> _EXERCICE_: D'après le texte de lecture, où demeure le chevalier de Mouhi ?

Encore un autre plaisir. Il y a un chevalier de Mouhi qui demeure à l’hôtel Dauphin, rue des Orties ; ce chevalier veut m’emprunter cent pistoles, et je veux bien les lui prêter. Soit qu’il vienne chez vous, soit que vous alliez chez lui, je vous prie de lui dire que mon plaisir est d’obliger les gens de lettres, quand je le peux, mais que je suis actuellement très mal dans mes affaires ; que cependant vous ferez vos efforts pour trouver cet argent, et que vous espérez que le remboursement en sera délégué de façon qu’il n’y ait rien à risquer ; après quoi vous aurez la bonté de me dire ce que c’est que ce chevalier, et le résultat de ces préliminaires.

 

Dix-huit francs au petit d’Arnaud : dites-lui que je suis malade, et que je ne peux écrire. Pardon de toutes ces guenilles. Je suis un bavard bien importun, mais je vous aime de tout mon cœur.

 

 

1 – Autrefois Olympe Dunoyer, premier amour de Voltaire.

 

 

 

 

à M. Berger

A Cirey, Septembre.

 

 

J’ai enfin reçu, mon cher monsieur, Le paquet de M. du Châtelet. Il y avait un Newton. Je me suis d’abord mis à genoux devant cet ouvrage, comme de raison ; ensuite je suis venu au fretin. J’ai lu ma Henriade ; j’envoie à Prault un errata.

> _Coordonnées des repères des membres_:
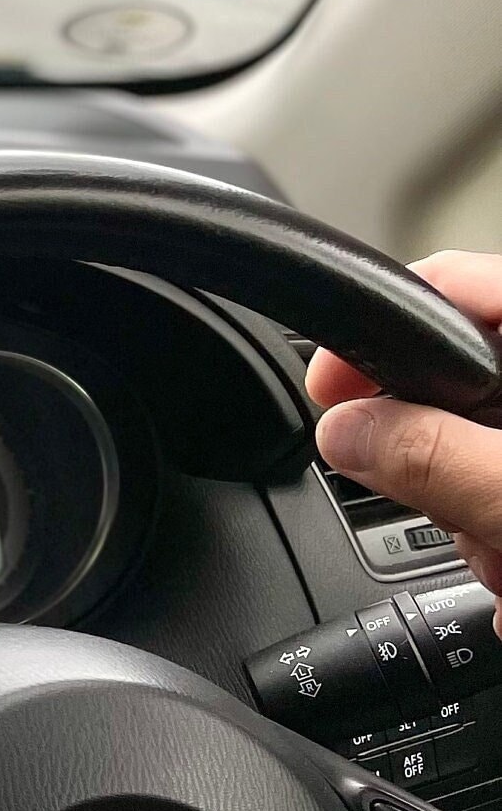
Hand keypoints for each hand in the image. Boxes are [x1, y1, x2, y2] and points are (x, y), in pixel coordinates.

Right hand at [309, 252, 501, 597]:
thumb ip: (436, 460)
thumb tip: (343, 432)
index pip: (446, 284)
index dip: (372, 328)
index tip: (326, 389)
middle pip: (452, 384)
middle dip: (438, 468)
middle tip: (464, 527)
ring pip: (476, 452)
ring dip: (476, 525)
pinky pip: (500, 489)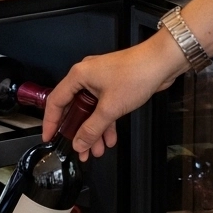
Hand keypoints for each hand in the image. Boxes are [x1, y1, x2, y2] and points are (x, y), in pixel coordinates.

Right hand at [42, 33, 184, 160]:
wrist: (162, 62)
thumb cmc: (136, 74)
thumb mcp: (110, 108)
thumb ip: (92, 128)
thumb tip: (79, 143)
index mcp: (78, 76)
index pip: (56, 101)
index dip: (51, 122)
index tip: (50, 137)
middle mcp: (86, 76)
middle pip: (74, 108)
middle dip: (78, 131)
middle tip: (79, 149)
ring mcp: (101, 80)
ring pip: (91, 110)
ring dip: (94, 130)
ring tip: (97, 150)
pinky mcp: (114, 85)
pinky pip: (103, 107)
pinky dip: (106, 122)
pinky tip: (110, 138)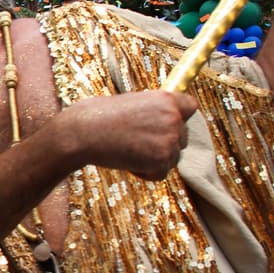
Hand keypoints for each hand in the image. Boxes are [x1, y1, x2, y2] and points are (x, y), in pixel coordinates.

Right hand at [57, 91, 197, 180]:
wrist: (82, 132)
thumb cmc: (97, 116)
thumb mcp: (130, 103)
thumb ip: (151, 111)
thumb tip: (160, 122)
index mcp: (166, 99)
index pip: (191, 107)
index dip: (180, 118)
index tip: (168, 126)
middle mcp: (174, 118)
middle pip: (182, 137)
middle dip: (164, 143)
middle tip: (137, 143)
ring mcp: (170, 140)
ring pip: (173, 158)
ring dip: (153, 160)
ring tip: (127, 151)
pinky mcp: (161, 160)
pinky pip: (160, 173)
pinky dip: (145, 173)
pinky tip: (126, 162)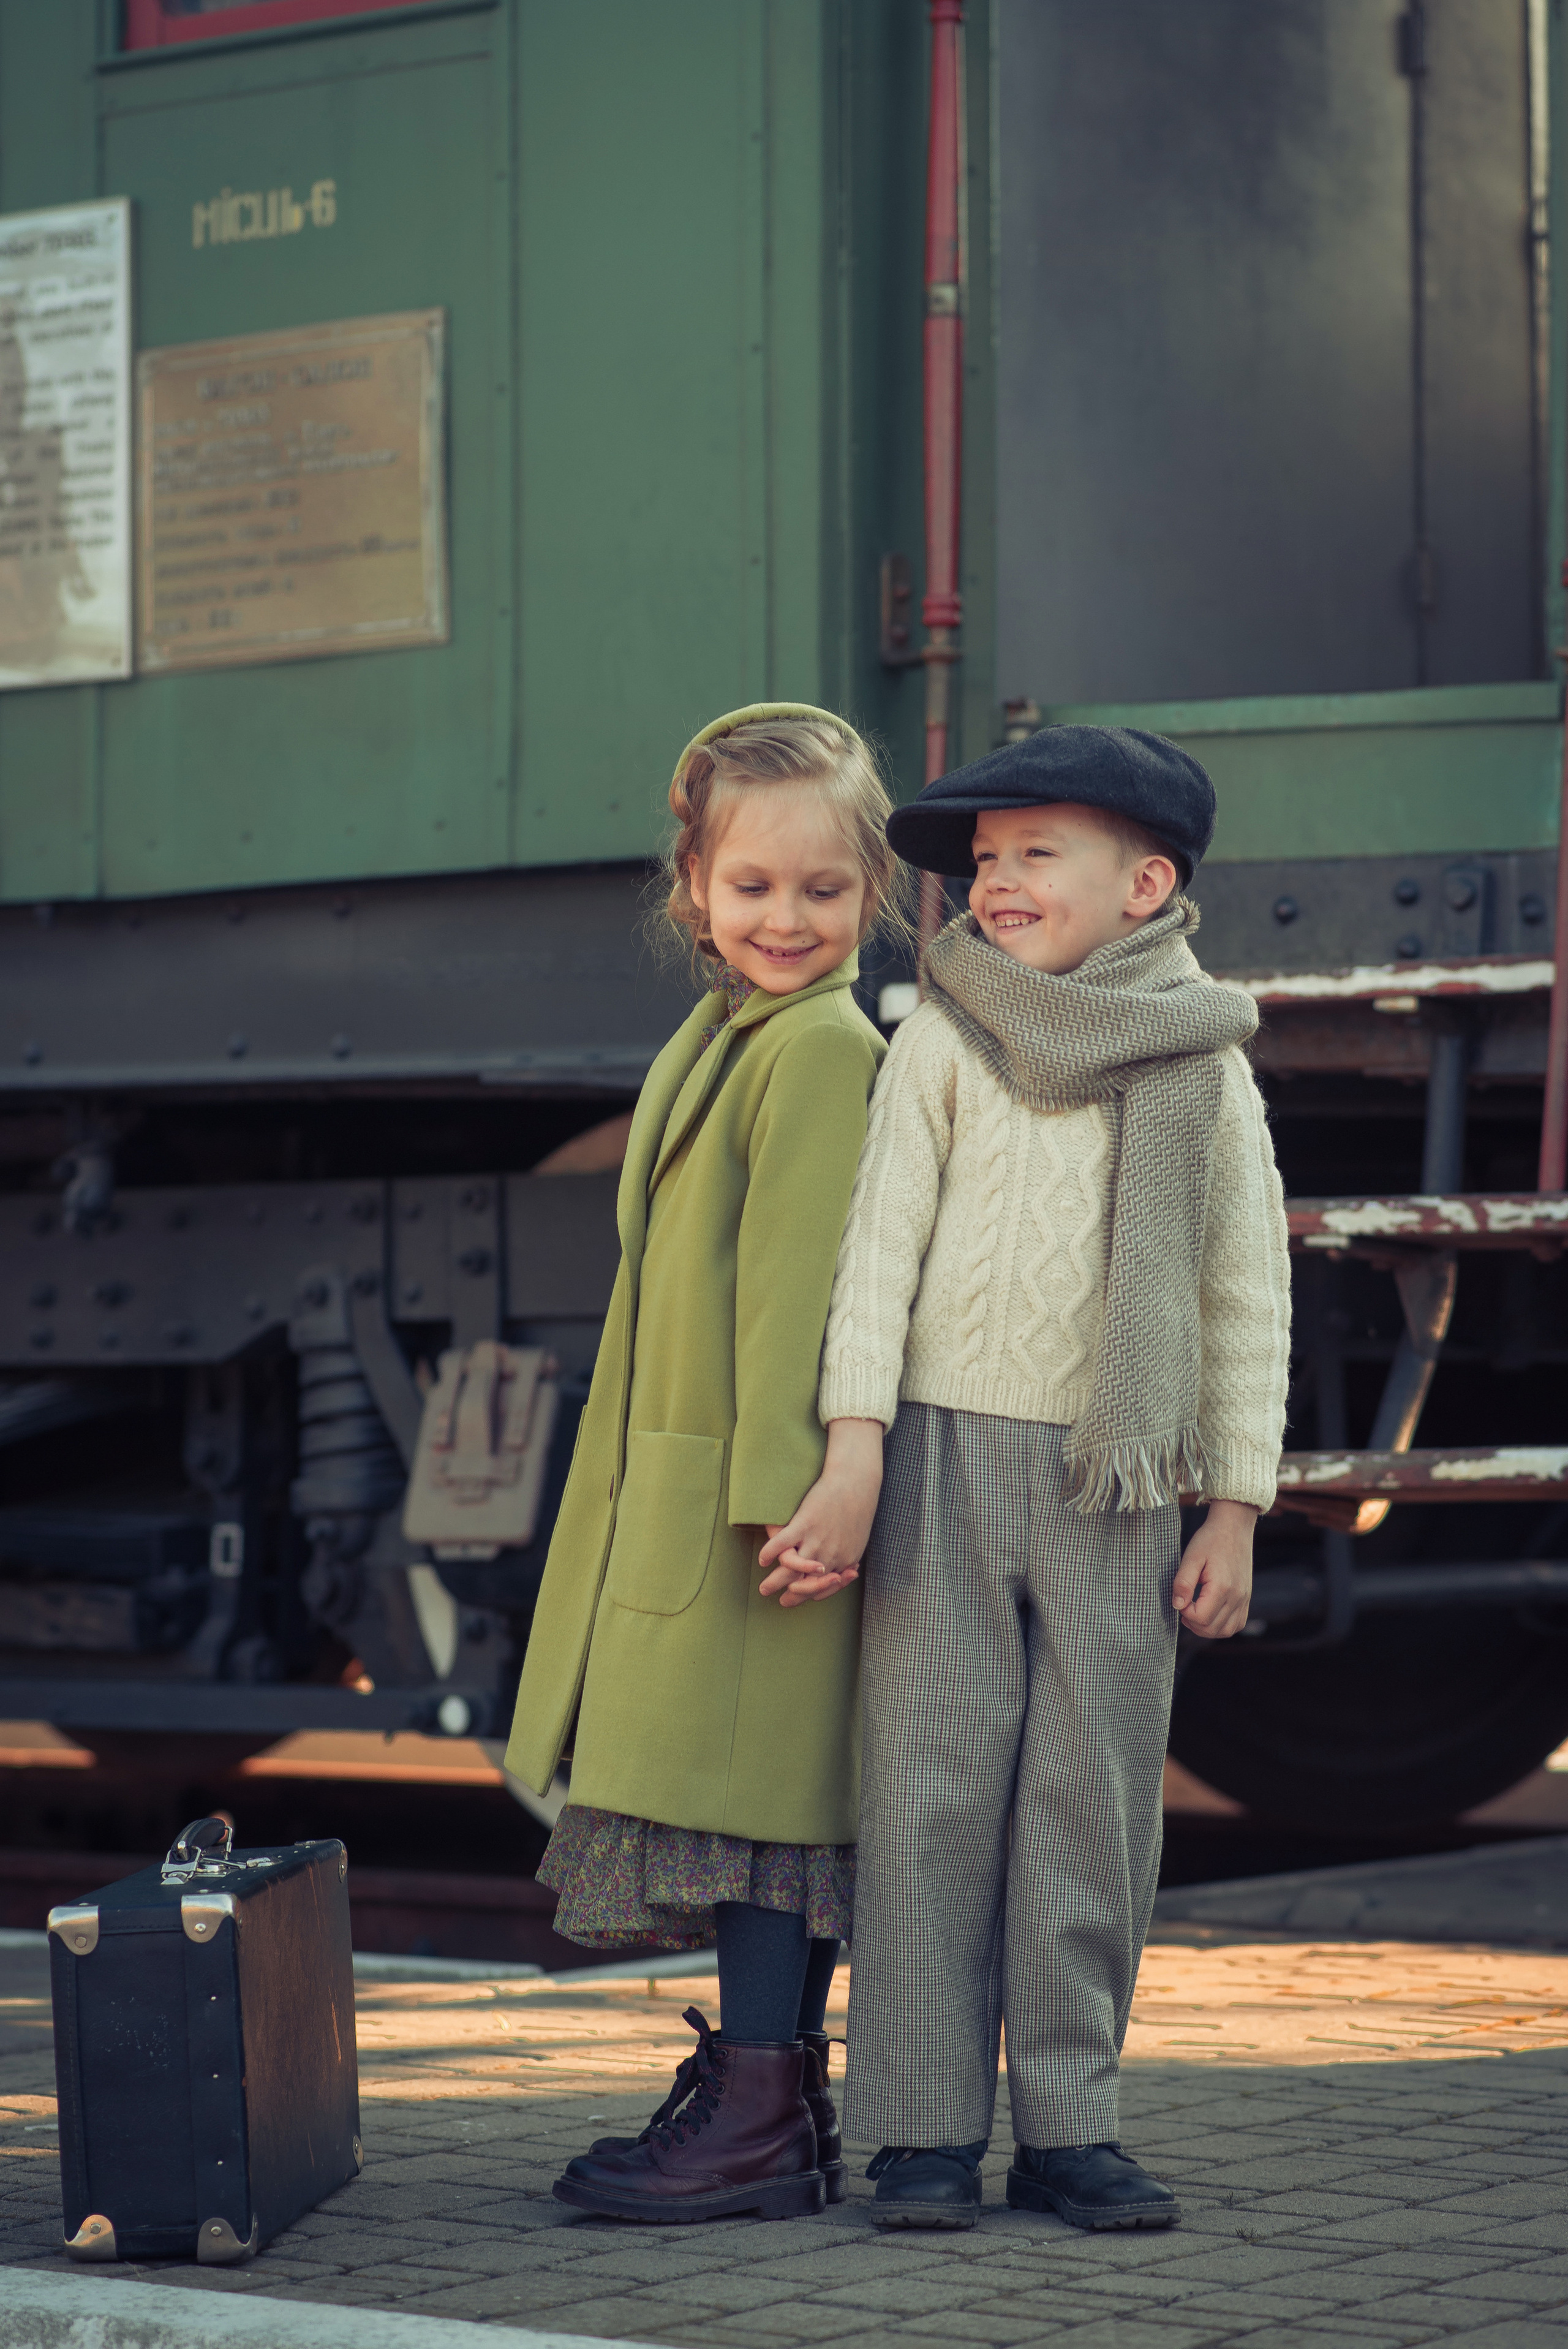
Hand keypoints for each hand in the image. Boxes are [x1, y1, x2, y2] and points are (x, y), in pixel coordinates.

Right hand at [757, 1417, 883, 1607]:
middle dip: (790, 1599)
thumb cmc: (859, 1509)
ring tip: (764, 1589)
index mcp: (844, 1562)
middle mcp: (829, 1557)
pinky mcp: (803, 1524)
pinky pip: (781, 1545)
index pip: (822, 1590)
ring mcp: (815, 1541)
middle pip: (805, 1587)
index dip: (809, 1597)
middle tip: (780, 1602)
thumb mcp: (858, 1540)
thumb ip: (847, 1558)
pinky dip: (769, 1553)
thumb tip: (844, 1572)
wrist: (855, 1481)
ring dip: (774, 1583)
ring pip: (790, 1571)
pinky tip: (762, 1560)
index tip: (798, 1598)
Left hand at [1171, 1499, 1255, 1639]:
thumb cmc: (1210, 1539)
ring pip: (1226, 1631)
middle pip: (1213, 1629)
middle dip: (1193, 1624)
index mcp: (1222, 1587)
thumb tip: (1177, 1606)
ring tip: (1195, 1613)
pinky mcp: (1246, 1598)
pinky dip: (1223, 1626)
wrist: (1233, 1527)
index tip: (1180, 1599)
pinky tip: (1211, 1614)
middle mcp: (1237, 1596)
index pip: (1201, 1618)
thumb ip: (1183, 1583)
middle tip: (1184, 1608)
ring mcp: (1244, 1598)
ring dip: (1207, 1629)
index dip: (1185, 1613)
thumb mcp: (1191, 1557)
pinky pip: (1238, 1624)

> _RÉSULTAT CI-DESSOUS_: À l'hôtel Dauphin, rue des Orties.